I'm wondering about whether or not this is good practice:
I have a method that takes in parameters and a callback block, let's say something along the lines of:
-(void)loginWithUsername:(NSString *)username andPassword:(NSString *)password withCompletion:(LoginManagerCompletionBlock)completionHandler;
Now in this specific case, there is no use in calling this method without a completion handler, as it triggers a redundant call to a login web service (also, it does not change the state of anything - not client side nor server side). I would like to avoid these situations by actively enforcing the requirement of passing me a completion block in order to make this web service call. I sort of think of this as a "#required" method in an Objective C protocol. So my questions are:
Is requiring a completion block in order to perform an action good practice in Objective C?
(Edit: Answered) How do I enforce this requirement? Is there built-in language syntax that can help me out here?
Thanks
You can use the function attribute nonnull(params), where params is 1 or more comma-separated parameter numbers, to indicate that a parameter should not be null (nonnull without parentheses means all pointer parameters should not be null). For your example:
- (void) loginWithUsername:(NSString *)username
andPassword:(NSString *)password
withCompletion:(LoginManagerCompletionBlock)completionHandler
__attribute__((nonnull(3)));
However, while this is a compile time check and produces a warning it will only do so if null is passed directly. If the argument value is an expression which evaluates to null, e.g. a variable with a null value, then this will not be caught.

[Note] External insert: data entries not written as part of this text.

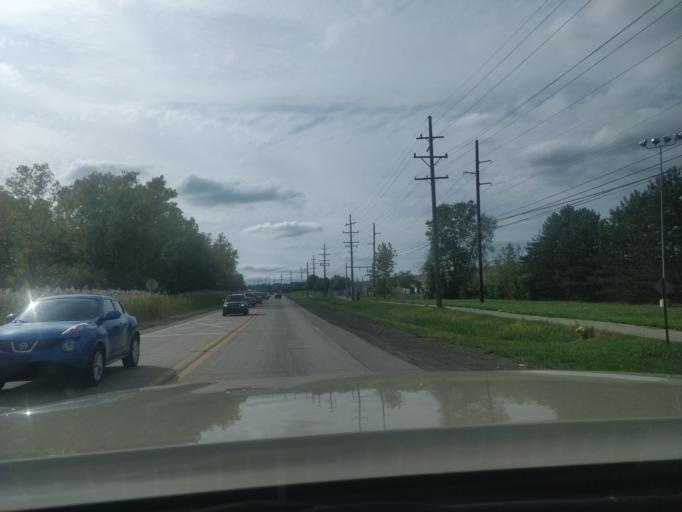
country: US
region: Michigan
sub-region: Wayne County
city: Woodhaven
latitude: 42.1551
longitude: -83.2329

If a parameter being null is an error you can add a runtime check within the method itself using NSParameterAssert(parameter), where parameter is the name of one of the method's parameters, to check for this condition. This call is defined to print an error message and throw an exception if its argument evaluates to false, and null evaluates to false.
This is exactly what NSParameterAssert is for. Use it to check that parameters aren't nil.
NSParameterAssert( completionParameter );
Though, in this specific case, it's probably best to log the completion handler being nil and return. There is no point doing any additional work. You probably want the assertion during development to make it obvious that you have an issue that needs to be resolved.